**What you should do**
Return every line of the data below word for word, leaving out the pictures.

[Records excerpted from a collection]
- - - -
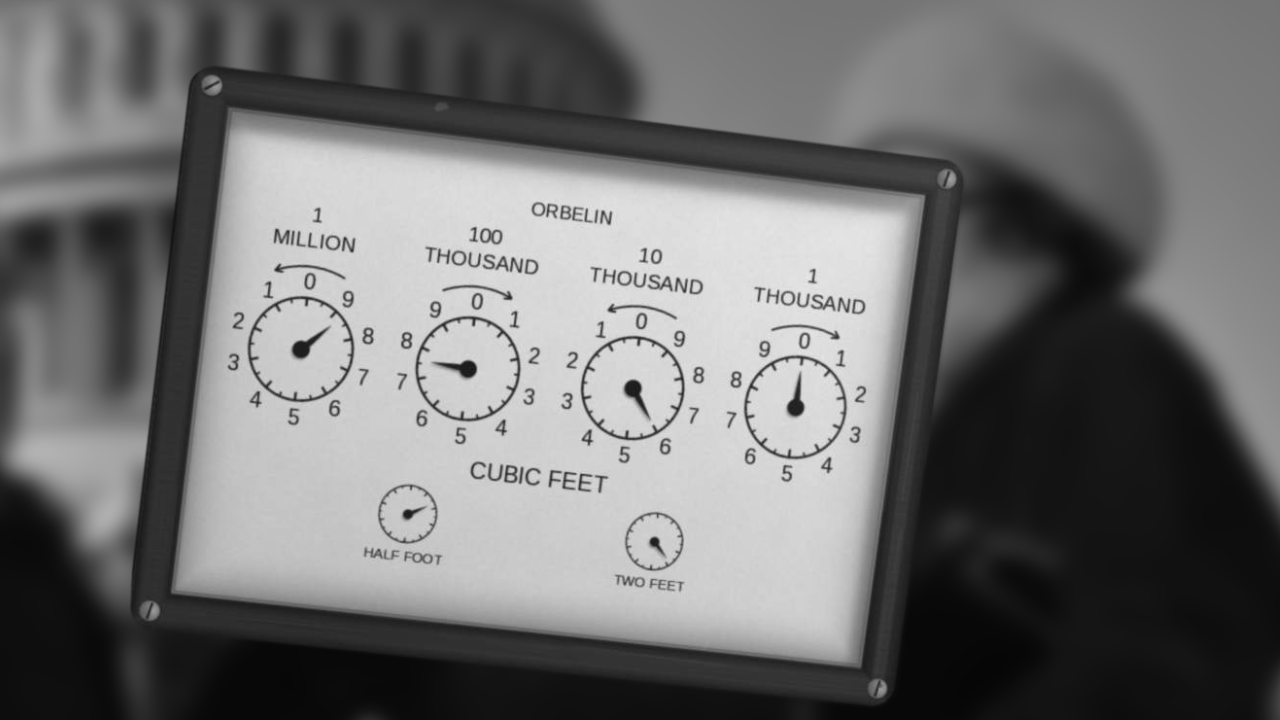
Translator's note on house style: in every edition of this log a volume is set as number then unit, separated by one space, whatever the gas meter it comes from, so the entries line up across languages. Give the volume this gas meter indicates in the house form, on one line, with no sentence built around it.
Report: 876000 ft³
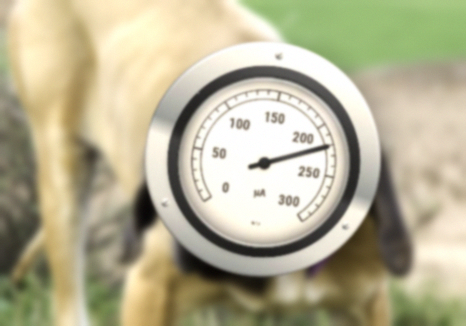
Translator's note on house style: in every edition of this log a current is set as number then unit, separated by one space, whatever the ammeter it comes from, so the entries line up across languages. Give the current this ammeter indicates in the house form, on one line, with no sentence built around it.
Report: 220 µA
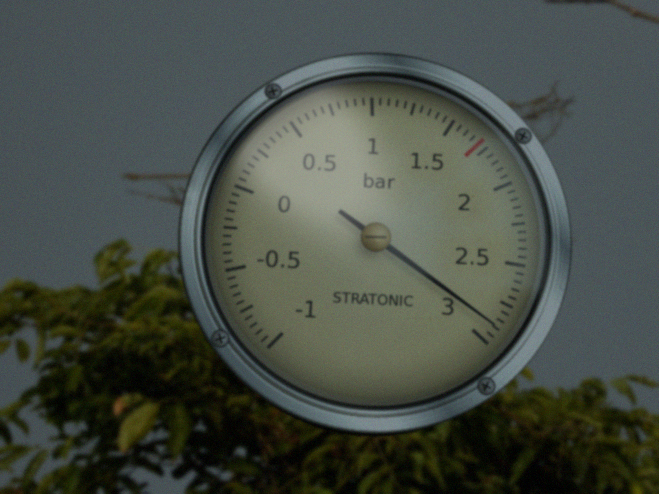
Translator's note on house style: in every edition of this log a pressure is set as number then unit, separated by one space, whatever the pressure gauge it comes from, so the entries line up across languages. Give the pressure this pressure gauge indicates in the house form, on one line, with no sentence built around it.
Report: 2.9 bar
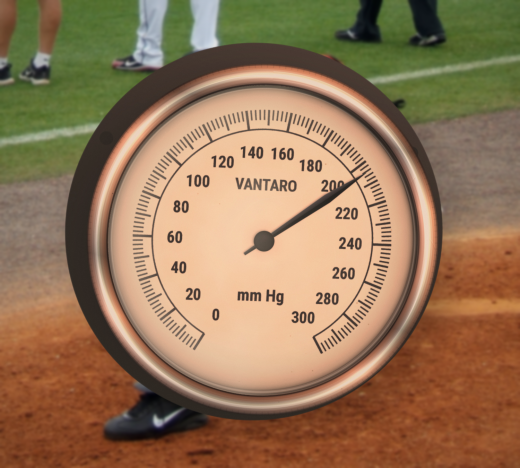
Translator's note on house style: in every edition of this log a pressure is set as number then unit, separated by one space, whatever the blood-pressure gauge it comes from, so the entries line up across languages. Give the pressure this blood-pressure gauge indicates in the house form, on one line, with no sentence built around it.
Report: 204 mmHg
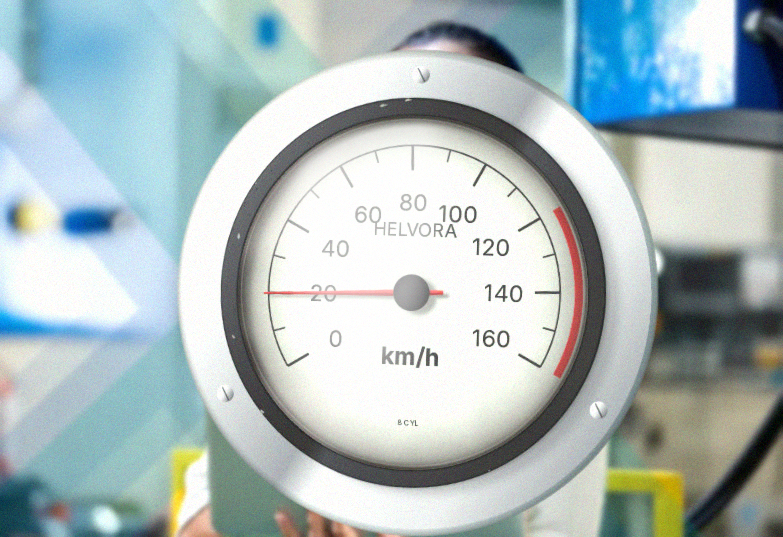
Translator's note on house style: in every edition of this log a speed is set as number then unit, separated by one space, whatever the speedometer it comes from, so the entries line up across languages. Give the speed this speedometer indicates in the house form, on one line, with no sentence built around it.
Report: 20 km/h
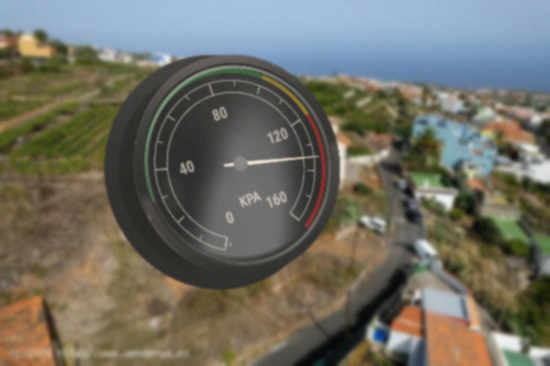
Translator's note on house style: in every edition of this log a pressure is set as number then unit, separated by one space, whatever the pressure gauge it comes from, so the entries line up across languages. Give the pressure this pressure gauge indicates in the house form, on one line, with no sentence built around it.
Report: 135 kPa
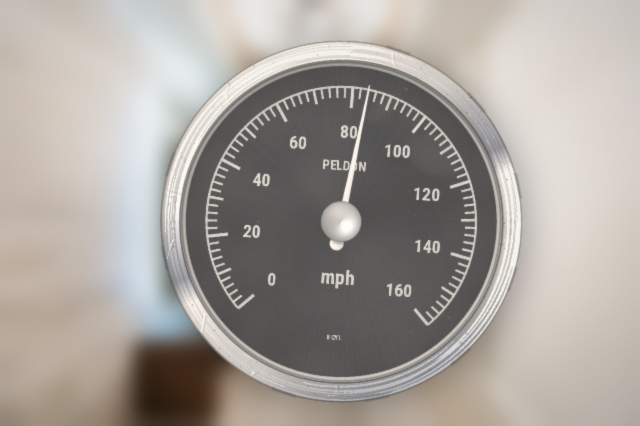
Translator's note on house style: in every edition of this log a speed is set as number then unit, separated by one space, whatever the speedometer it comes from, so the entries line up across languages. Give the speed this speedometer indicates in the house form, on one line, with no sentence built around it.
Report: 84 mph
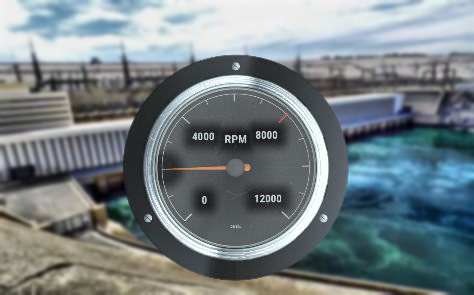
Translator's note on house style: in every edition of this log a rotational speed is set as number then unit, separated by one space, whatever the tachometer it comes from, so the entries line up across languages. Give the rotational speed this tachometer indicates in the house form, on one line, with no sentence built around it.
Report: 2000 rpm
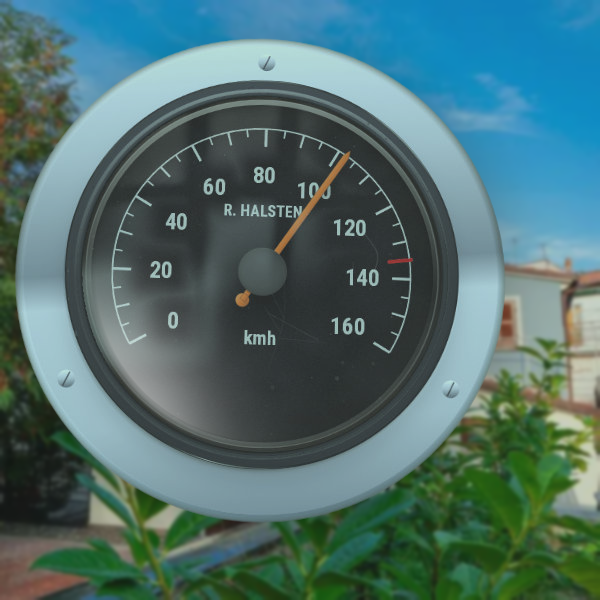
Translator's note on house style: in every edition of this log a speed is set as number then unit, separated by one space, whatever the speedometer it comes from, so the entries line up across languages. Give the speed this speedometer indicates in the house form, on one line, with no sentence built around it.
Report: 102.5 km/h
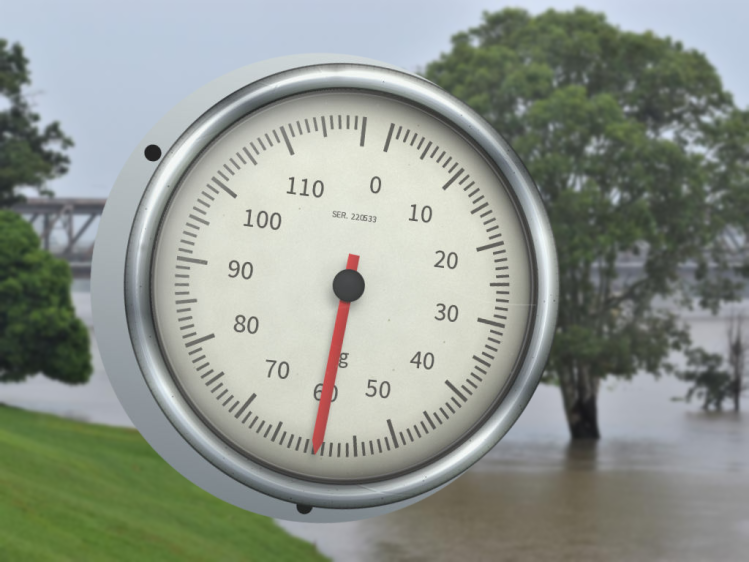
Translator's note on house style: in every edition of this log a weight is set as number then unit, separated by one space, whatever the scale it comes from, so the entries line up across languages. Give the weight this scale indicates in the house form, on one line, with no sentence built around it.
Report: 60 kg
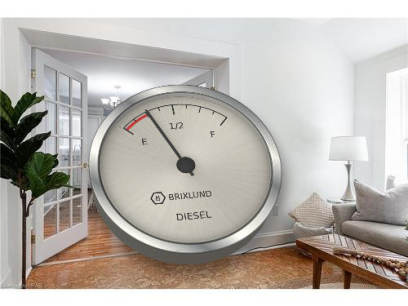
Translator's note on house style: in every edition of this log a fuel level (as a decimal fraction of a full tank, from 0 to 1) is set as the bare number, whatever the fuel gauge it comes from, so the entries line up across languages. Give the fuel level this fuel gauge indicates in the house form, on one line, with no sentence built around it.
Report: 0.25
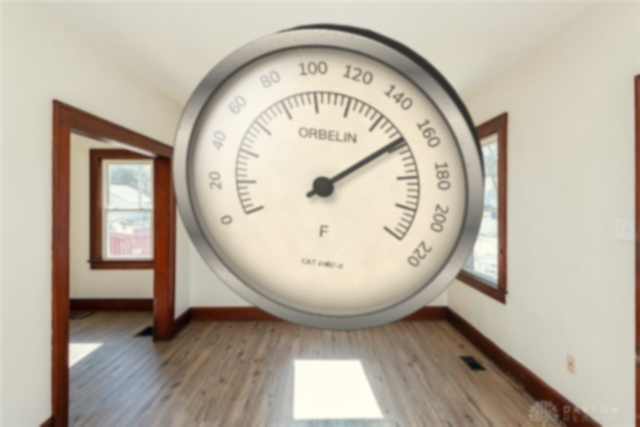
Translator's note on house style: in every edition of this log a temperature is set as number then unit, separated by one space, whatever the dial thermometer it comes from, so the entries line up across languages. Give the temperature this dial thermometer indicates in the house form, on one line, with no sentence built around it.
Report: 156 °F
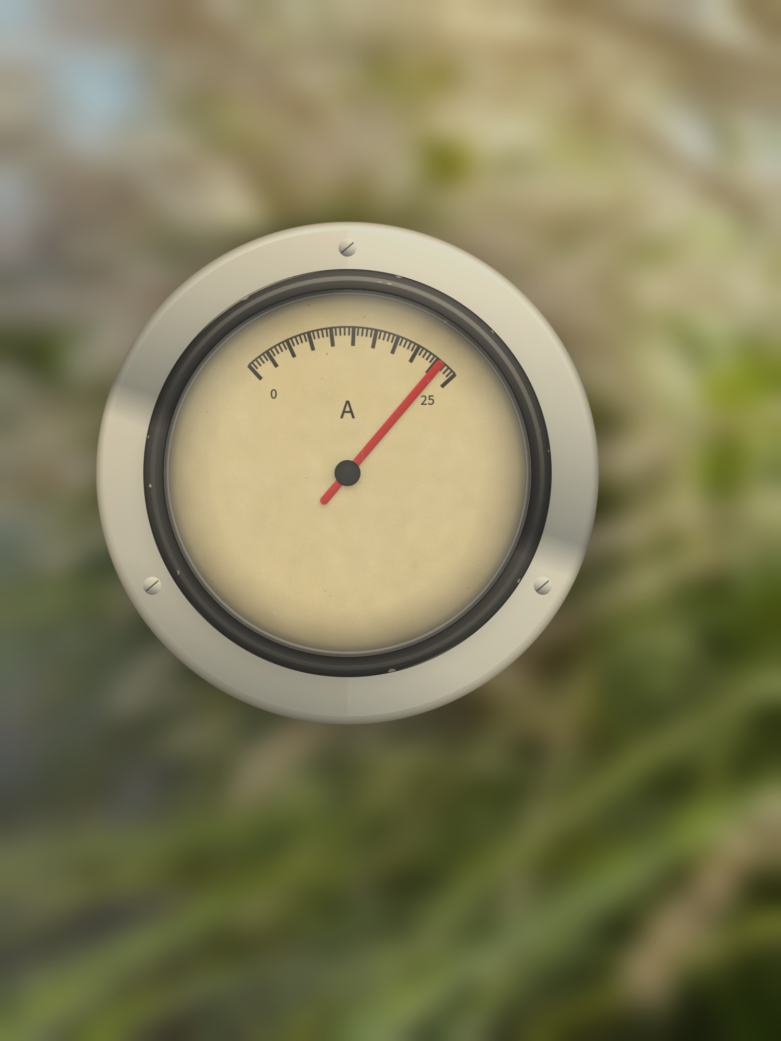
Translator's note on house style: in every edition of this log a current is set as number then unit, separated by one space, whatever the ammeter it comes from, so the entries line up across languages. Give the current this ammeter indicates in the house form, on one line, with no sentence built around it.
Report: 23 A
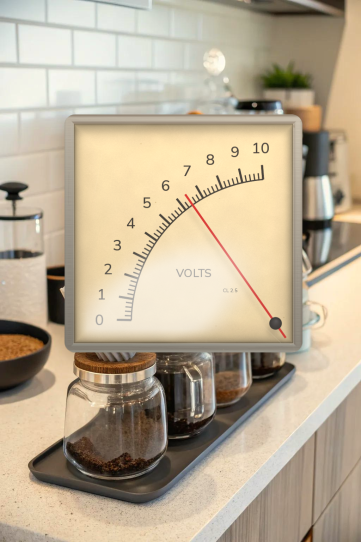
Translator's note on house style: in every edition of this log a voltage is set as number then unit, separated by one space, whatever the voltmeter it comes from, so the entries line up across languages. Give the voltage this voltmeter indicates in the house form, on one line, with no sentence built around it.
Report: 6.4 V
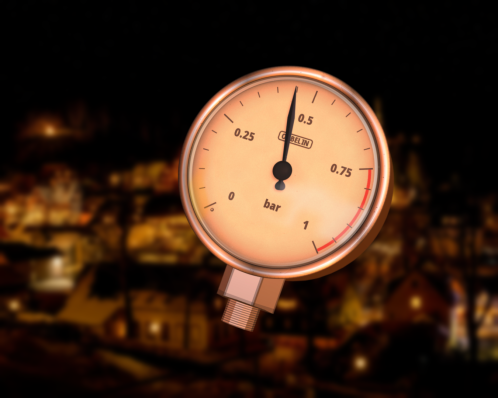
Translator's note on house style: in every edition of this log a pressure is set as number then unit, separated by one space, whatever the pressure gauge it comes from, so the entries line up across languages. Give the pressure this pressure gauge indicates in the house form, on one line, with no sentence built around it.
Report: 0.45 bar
- - - -
**Reply**
Translator's note on house style: in every edition of this log a volume is set as number then unit, separated by one space, whatever the gas meter it comes from, so the entries line up across languages. Give the volume this gas meter indicates in the house form, on one line, with no sentence built around it.
Report: 876000 ft³
Translator's note on house style: in every edition of this log a current is set as number then unit, separated by one space, whatever the ammeter it comes from, so the entries line up across languages. Give the current this ammeter indicates in the house form, on one line, with no sentence built around it.
Report: 220 µA
Translator's note on house style: in every edition of this log a pressure is set as number then unit, separated by one space, whatever the pressure gauge it comes from, so the entries line up across languages. Give the pressure this pressure gauge indicates in the house form, on one line, with no sentence built around it.
Report: 2.9 bar
Translator's note on house style: in every edition of this log a pressure is set as number then unit, separated by one space, whatever the blood-pressure gauge it comes from, so the entries line up across languages. Give the pressure this blood-pressure gauge indicates in the house form, on one line, with no sentence built around it.
Report: 204 mmHg
Translator's note on house style: in every edition of this log a speed is set as number then unit, separated by one space, whatever the speedometer it comes from, so the entries line up across languages. Give the speed this speedometer indicates in the house form, on one line, with no sentence built around it.
Report: 20 km/h
Translator's note on house style: in every edition of this log a pressure is set as number then unit, separated by one space, whatever the pressure gauge it comes from, so the entries line up across languages. Give the pressure this pressure gauge indicates in the house form, on one line, with no sentence built around it.
Report: 135 kPa
Translator's note on house style: in every edition of this log a speed is set as number then unit, separated by one space, whatever the speedometer it comes from, so the entries line up across languages. Give the speed this speedometer indicates in the house form, on one line, with no sentence built around it.
Report: 84 mph
Translator's note on house style: in every edition of this log a rotational speed is set as number then unit, separated by one space, whatever the tachometer it comes from, so the entries line up across languages. Give the rotational speed this tachometer indicates in the house form, on one line, with no sentence built around it.
Report: 2000 rpm
Translator's note on house style: in every edition of this log a speed is set as number then unit, separated by one space, whatever the speedometer it comes from, so the entries line up across languages. Give the speed this speedometer indicates in the house form, on one line, with no sentence built around it.
Report: 102.5 km/h
Translator's note on house style: in every edition of this log a weight is set as number then unit, separated by one space, whatever the scale it comes from, so the entries line up across languages. Give the weight this scale indicates in the house form, on one line, with no sentence built around it.
Report: 60 kg
Translator's note on house style: in every edition of this log a fuel level (as a decimal fraction of a full tank, from 0 to 1) is set as the bare number, whatever the fuel gauge it comes from, so the entries line up across languages. Give the fuel level this fuel gauge indicates in the house form, on one line, with no sentence built around it.
Report: 0.25
Translator's note on house style: in every edition of this log a temperature is set as number then unit, separated by one space, whatever the dial thermometer it comes from, so the entries line up across languages. Give the temperature this dial thermometer indicates in the house form, on one line, with no sentence built around it.
Report: 156 °F
Translator's note on house style: in every edition of this log a current is set as number then unit, separated by one space, whatever the ammeter it comes from, so the entries line up across languages. Give the current this ammeter indicates in the house form, on one line, with no sentence built around it.
Report: 23 A
Translator's note on house style: in every edition of this log a voltage is set as number then unit, separated by one space, whatever the voltmeter it comes from, so the entries line up across languages. Give the voltage this voltmeter indicates in the house form, on one line, with no sentence built around it.
Report: 6.4 V
Translator's note on house style: in every edition of this log a pressure is set as number then unit, separated by one space, whatever the pressure gauge it comes from, so the entries line up across languages. Give the pressure this pressure gauge indicates in the house form, on one line, with no sentence built around it.
Report: 0.45 bar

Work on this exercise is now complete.